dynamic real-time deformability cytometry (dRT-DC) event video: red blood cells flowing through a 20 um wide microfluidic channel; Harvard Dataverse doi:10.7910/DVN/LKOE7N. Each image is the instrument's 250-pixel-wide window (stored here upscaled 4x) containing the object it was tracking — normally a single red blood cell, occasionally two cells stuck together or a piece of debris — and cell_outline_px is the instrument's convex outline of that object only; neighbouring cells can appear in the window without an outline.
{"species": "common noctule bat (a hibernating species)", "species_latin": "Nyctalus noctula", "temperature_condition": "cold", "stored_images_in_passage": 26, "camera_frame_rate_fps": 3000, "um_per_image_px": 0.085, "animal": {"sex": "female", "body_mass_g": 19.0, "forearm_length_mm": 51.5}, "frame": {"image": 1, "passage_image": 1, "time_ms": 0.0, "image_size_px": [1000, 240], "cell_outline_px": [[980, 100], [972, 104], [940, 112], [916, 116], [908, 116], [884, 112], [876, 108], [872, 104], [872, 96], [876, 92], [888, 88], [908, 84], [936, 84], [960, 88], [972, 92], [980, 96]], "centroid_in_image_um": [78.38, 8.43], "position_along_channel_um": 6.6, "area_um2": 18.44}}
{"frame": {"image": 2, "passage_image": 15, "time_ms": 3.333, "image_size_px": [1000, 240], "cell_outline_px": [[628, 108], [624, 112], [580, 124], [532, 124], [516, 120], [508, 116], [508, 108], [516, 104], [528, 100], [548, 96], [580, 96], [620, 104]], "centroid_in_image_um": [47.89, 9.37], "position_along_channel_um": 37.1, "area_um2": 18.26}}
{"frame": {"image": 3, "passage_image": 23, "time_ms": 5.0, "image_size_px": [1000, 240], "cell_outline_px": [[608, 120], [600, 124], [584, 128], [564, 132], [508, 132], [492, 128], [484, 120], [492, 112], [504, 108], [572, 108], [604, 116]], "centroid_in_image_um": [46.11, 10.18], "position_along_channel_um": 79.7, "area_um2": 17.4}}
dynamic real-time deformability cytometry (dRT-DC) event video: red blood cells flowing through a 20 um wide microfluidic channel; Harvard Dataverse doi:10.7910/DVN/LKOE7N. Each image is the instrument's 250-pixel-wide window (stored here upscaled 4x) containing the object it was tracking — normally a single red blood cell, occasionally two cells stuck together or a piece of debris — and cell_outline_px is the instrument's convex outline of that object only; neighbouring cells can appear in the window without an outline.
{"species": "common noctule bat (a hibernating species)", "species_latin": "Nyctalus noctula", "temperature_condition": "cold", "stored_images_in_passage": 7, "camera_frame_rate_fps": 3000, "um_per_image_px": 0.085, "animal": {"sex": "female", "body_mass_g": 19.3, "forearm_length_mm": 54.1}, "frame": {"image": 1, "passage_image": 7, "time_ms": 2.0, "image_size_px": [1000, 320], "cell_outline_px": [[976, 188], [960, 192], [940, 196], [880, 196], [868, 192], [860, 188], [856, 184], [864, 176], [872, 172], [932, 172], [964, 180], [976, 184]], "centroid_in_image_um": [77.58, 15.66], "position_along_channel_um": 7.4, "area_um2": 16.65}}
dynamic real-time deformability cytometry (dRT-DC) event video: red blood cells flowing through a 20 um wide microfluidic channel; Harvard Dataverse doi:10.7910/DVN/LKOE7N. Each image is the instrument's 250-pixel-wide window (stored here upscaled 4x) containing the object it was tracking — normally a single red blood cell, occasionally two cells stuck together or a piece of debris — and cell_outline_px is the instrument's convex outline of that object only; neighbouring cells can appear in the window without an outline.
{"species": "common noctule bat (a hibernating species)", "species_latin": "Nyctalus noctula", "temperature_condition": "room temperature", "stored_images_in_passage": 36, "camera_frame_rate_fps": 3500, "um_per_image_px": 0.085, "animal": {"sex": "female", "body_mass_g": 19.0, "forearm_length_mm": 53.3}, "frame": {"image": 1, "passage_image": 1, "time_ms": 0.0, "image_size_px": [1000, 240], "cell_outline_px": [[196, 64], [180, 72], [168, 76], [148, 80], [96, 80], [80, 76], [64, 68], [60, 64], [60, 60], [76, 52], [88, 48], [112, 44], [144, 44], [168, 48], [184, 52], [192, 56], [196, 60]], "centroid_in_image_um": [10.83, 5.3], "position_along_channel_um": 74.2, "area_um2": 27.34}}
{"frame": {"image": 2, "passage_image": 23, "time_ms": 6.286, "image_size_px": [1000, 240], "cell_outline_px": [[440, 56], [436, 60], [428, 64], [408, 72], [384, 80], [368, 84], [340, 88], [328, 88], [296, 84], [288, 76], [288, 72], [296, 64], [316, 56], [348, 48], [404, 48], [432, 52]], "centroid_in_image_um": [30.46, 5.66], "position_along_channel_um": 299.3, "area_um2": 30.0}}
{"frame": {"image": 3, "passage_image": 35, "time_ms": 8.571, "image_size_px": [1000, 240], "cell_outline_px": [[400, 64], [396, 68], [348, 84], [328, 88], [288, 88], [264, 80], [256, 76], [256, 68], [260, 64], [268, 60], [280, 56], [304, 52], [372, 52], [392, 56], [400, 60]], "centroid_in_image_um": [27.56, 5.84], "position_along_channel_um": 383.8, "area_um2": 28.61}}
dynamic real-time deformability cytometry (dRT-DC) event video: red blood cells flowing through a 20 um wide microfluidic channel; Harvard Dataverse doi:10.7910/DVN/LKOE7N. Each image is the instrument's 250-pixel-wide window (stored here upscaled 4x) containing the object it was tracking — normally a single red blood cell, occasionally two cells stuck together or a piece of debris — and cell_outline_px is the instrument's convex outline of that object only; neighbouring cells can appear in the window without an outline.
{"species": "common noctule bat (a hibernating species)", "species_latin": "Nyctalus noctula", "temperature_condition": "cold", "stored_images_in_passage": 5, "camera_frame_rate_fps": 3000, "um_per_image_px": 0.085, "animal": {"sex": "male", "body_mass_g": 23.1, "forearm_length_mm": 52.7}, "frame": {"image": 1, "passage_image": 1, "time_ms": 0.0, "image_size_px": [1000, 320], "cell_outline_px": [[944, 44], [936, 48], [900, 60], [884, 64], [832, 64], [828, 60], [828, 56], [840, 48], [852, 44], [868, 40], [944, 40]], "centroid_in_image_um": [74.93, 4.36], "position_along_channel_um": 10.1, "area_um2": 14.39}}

☆ ☆ ☆ ☆ ☆

> [Request]: Take the lines above and print them exactly.

> [Written solution]:
dynamic real-time deformability cytometry (dRT-DC) event video: red blood cells flowing through a 20 um wide microfluidic channel; Harvard Dataverse doi:10.7910/DVN/LKOE7N. Each image is the instrument's 250-pixel-wide window (stored here upscaled 4x) containing the object it was tracking — normally a single red blood cell, occasionally two cells stuck together or a piece of debris — and cell_outline_px is the instrument's convex outline of that object only; neighbouring cells can appear in the window without an outline.
{"species": "common noctule bat (a hibernating species)", "species_latin": "Nyctalus noctula", "temperature_condition": "cold", "stored_images_in_passage": 26, "camera_frame_rate_fps": 3000, "um_per_image_px": 0.085, "animal": {"sex": "female", "body_mass_g": 19.0, "forearm_length_mm": 51.5}, "frame": {"image": 1, "passage_image": 1, "time_ms": 0.0, "image_size_px": [1000, 240], "cell_outline_px": [[980, 100], [972, 104], [940, 112], [916, 116], [908, 116], [884, 112], [876, 108], [872, 104], [872, 96], [876, 92], [888, 88], [908, 84], [936, 84], [960, 88], [972, 92], [980, 96]], "centroid_in_image_um": [78.38, 8.43], "position_along_channel_um": 6.6, "area_um2": 18.44}}
{"frame": {"image": 2, "passage_image": 15, "time_ms": 3.333, "image_size_px": [1000, 240], "cell_outline_px": [[628, 108], [624, 112], [580, 124], [532, 124], [516, 120], [508, 116], [508, 108], [516, 104], [528, 100], [548, 96], [580, 96], [620, 104]], "centroid_in_image_um": [47.89, 9.37], "position_along_channel_um": 37.1, "area_um2": 18.26}}
{"frame": {"image": 3, "passage_image": 23, "time_ms": 5.0, "image_size_px": [1000, 240], "cell_outline_px": [[608, 120], [600, 124], [584, 128], [564, 132], [508, 132], [492, 128], [484, 120], [492, 112], [504, 108], [572, 108], [604, 116]], "centroid_in_image_um": [46.11, 10.18], "position_along_channel_um": 79.7, "area_um2": 17.4}}
dynamic real-time deformability cytometry (dRT-DC) event video: red blood cells flowing through a 20 um wide microfluidic channel; Harvard Dataverse doi:10.7910/DVN/LKOE7N. Each image is the instrument's 250-pixel-wide window (stored here upscaled 4x) containing the object it was tracking — normally a single red blood cell, occasionally two cells stuck together or a piece of debris — and cell_outline_px is the instrument's convex outline of that object only; neighbouring cells can appear in the window without an outline.
{"species": "common noctule bat (a hibernating species)", "species_latin": "Nyctalus noctula", "temperature_condition": "cold", "stored_images_in_passage": 7, "camera_frame_rate_fps": 3000, "um_per_image_px": 0.085, "animal": {"sex": "female", "body_mass_g": 19.3, "forearm_length_mm": 54.1}, "frame": {"image": 1, "passage_image": 7, "time_ms": 2.0, "image_size_px": [1000, 320], "cell_outline_px": [[976, 188], [960, 192], [940, 196], [880, 196], [868, 192], [860, 188], [856, 184], [864, 176], [872, 172], [932, 172], [964, 180], [976, 184]], "centroid_in_image_um": [77.58, 15.66], "position_along_channel_um": 7.4, "area_um2": 16.65}}
dynamic real-time deformability cytometry (dRT-DC) event video: red blood cells flowing through a 20 um wide microfluidic channel; Harvard Dataverse doi:10.7910/DVN/LKOE7N. Each image is the instrument's 250-pixel-wide window (stored here upscaled 4x) containing the object it was tracking — normally a single red blood cell, occasionally two cells stuck together or a piece of debris — and cell_outline_px is the instrument's convex outline of that object only; neighbouring cells can appear in the window without an outline.
{"species": "common noctule bat (a hibernating species)", "species_latin": "Nyctalus noctula", "temperature_condition": "room temperature", "stored_images_in_passage": 36, "camera_frame_rate_fps": 3500, "um_per_image_px": 0.085, "animal": {"sex": "female", "body_mass_g": 19.0, "forearm_length_mm": 53.3}, "frame": {"image": 1, "passage_image": 1, "time_ms": 0.0, "image_size_px": [1000, 240], "cell_outline_px": [[196, 64], [180, 72], [168, 76], [148, 80], [96, 80], [80, 76], [64, 68], [60, 64], [60, 60], [76, 52], [88, 48], [112, 44], [144, 44], [168, 48], [184, 52], [192, 56], [196, 60]], "centroid_in_image_um": [10.83, 5.3], "position_along_channel_um": 74.2, "area_um2": 27.34}}
{"frame": {"image": 2, "passage_image": 23, "time_ms": 6.286, "image_size_px": [1000, 240], "cell_outline_px": [[440, 56], [436, 60], [428, 64], [408, 72], [384, 80], [368, 84], [340, 88], [328, 88], [296, 84], [288, 76], [288, 72], [296, 64], [316, 56], [348, 48], [404, 48], [432, 52]], "centroid_in_image_um": [30.46, 5.66], "position_along_channel_um": 299.3, "area_um2": 30.0}}
{"frame": {"image": 3, "passage_image": 35, "time_ms": 8.571, "image_size_px": [1000, 240], "cell_outline_px": [[400, 64], [396, 68], [348, 84], [328, 88], [288, 88], [264, 80], [256, 76], [256, 68], [260, 64], [268, 60], [280, 56], [304, 52], [372, 52], [392, 56], [400, 60]], "centroid_in_image_um": [27.56, 5.84], "position_along_channel_um": 383.8, "area_um2": 28.61}}
dynamic real-time deformability cytometry (dRT-DC) event video: red blood cells flowing through a 20 um wide microfluidic channel; Harvard Dataverse doi:10.7910/DVN/LKOE7N. Each image is the instrument's 250-pixel-wide window (stored here upscaled 4x) containing the object it was tracking — normally a single red blood cell, occasionally two cells stuck together or a piece of debris — and cell_outline_px is the instrument's convex outline of that object only; neighbouring cells can appear in the window without an outline.
{"species": "common noctule bat (a hibernating species)", "species_latin": "Nyctalus noctula", "temperature_condition": "cold", "stored_images_in_passage": 5, "camera_frame_rate_fps": 3000, "um_per_image_px": 0.085, "animal": {"sex": "male", "body_mass_g": 23.1, "forearm_length_mm": 52.7}, "frame": {"image": 1, "passage_image": 1, "time_ms": 0.0, "image_size_px": [1000, 320], "cell_outline_px": [[944, 44], [936, 48], [900, 60], [884, 64], [832, 64], [828, 60], [828, 56], [840, 48], [852, 44], [868, 40], [944, 40]], "centroid_in_image_um": [74.93, 4.36], "position_along_channel_um": 10.1, "area_um2": 14.39}}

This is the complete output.